- DESCRIPTION OF THE TASK: Write out the listing exactly, from its first line through the line holding "ip) scope(@timestamp, 1D)", but include none of the pictures.

- DATA FOR REVIEW:
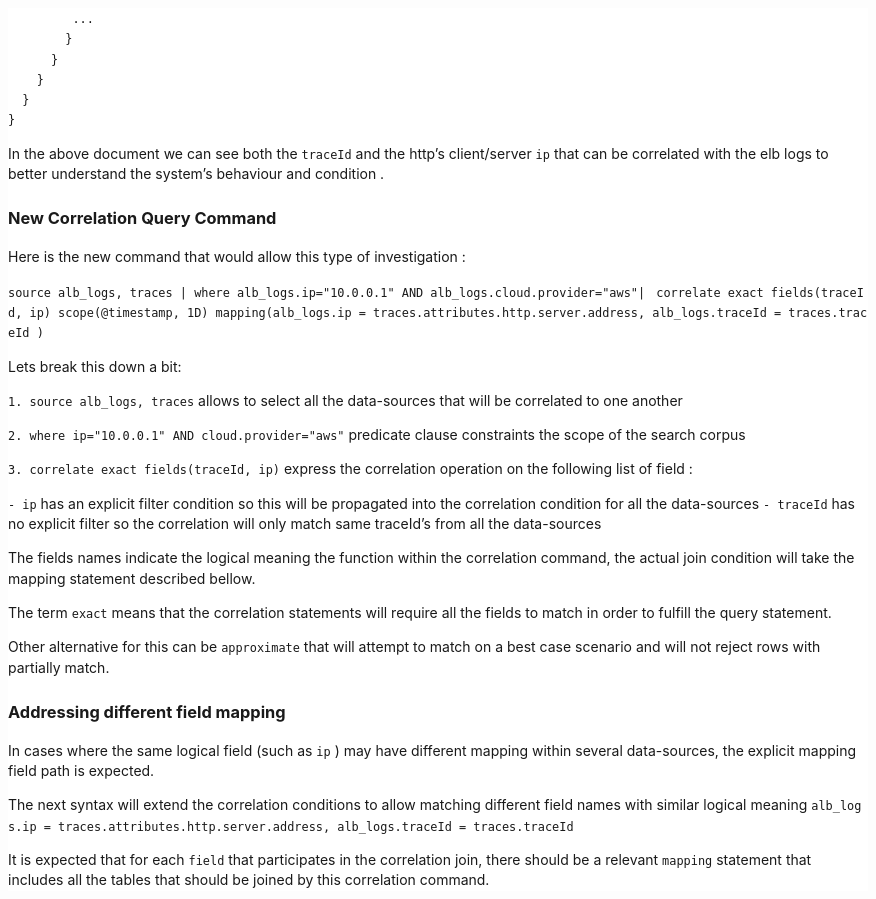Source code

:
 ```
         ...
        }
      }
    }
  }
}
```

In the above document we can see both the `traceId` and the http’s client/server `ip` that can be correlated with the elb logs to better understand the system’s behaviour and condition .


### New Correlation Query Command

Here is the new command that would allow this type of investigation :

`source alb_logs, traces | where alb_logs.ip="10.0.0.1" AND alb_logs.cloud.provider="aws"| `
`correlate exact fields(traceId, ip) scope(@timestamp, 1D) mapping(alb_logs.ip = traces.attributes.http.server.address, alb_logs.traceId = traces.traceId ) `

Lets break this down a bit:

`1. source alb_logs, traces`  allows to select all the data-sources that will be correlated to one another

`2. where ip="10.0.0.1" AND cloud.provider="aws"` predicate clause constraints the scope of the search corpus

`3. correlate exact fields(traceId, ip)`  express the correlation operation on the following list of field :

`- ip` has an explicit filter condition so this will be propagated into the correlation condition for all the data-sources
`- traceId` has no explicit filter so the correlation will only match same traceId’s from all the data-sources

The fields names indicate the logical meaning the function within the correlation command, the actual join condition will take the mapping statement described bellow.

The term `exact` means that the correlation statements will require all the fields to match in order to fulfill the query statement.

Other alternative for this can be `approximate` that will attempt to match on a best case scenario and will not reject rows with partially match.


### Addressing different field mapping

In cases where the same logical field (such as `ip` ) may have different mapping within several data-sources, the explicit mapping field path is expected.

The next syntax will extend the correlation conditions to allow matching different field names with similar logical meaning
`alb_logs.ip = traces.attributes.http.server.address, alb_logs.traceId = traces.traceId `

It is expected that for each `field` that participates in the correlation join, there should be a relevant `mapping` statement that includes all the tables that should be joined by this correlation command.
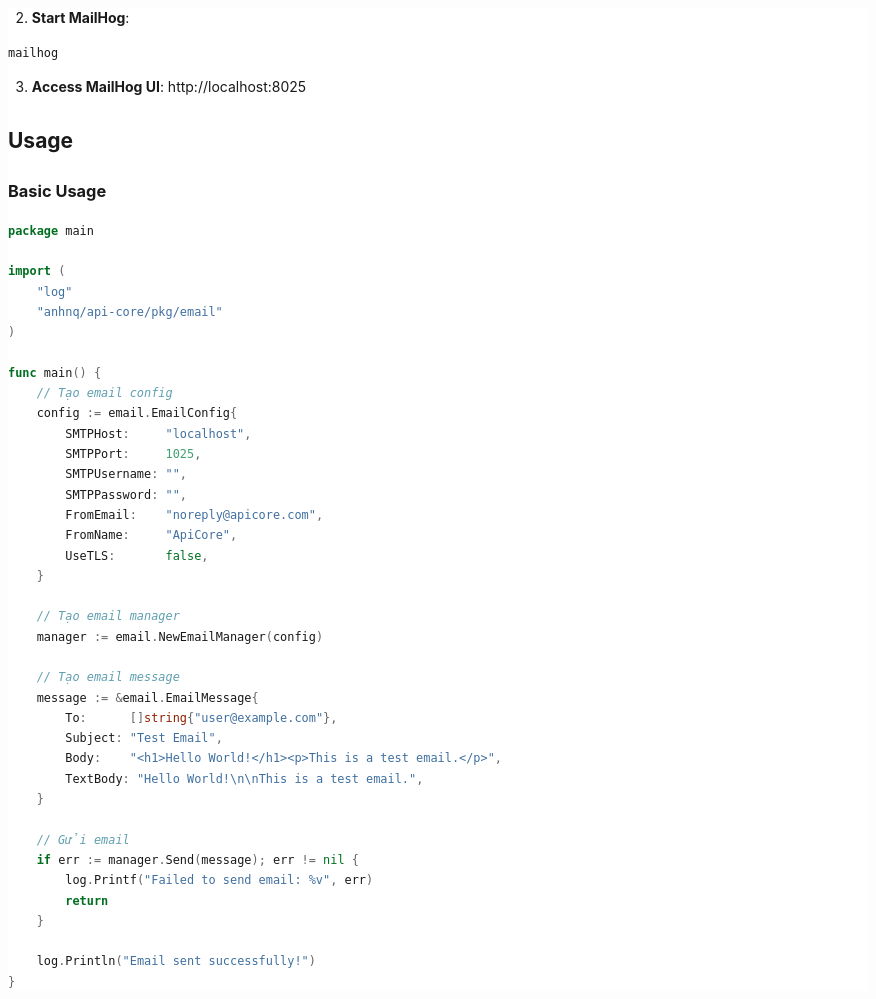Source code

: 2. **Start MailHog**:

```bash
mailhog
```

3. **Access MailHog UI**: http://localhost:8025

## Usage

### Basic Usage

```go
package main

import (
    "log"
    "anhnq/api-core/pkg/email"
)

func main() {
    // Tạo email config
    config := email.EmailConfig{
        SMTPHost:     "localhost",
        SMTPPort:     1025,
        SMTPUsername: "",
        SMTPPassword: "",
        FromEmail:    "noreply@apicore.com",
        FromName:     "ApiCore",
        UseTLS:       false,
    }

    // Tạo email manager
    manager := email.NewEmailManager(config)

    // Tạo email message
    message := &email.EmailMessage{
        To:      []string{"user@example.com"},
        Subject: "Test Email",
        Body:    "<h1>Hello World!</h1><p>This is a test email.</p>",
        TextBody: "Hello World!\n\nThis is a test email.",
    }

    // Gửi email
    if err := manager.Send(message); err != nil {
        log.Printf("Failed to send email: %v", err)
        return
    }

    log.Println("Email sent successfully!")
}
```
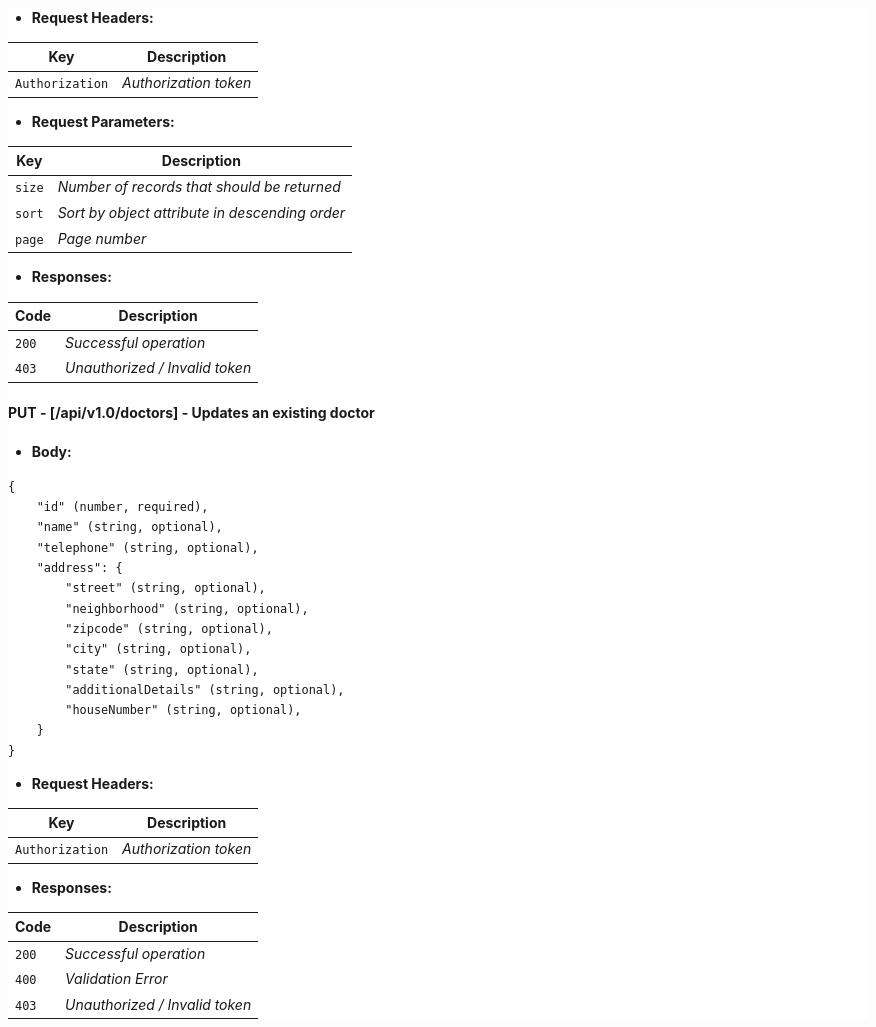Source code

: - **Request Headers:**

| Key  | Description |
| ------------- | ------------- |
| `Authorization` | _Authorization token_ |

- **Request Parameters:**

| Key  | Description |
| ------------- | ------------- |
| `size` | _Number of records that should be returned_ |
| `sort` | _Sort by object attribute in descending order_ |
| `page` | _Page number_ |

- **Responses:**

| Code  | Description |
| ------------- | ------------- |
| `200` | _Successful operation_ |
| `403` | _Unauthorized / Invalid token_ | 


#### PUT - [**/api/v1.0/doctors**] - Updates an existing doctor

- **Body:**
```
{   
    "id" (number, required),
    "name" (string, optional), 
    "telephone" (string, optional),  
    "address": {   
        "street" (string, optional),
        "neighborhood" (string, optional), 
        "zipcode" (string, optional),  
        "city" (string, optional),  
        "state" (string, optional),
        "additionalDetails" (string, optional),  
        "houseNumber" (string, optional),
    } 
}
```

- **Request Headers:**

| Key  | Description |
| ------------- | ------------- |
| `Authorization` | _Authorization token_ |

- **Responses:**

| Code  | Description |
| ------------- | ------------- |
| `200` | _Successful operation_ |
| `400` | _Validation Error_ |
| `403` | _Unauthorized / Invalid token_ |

- EXPECTED OUTPUT:
Source code

:
 ```
         ...
        }
      }
    }
  }
}
```

In the above document we can see both the `traceId` and the http’s client/server `ip` that can be correlated with the elb logs to better understand the system’s behaviour and condition .


### New Correlation Query Command

Here is the new command that would allow this type of investigation :

`source alb_logs, traces | where alb_logs.ip="10.0.0.1" AND alb_logs.cloud.provider="aws"| `
`correlate exact fields(traceId, ip) scope(@timestamp, 1D) mapping(alb_logs.ip = traces.attributes.http.server.address, alb_logs.traceId = traces.traceId ) `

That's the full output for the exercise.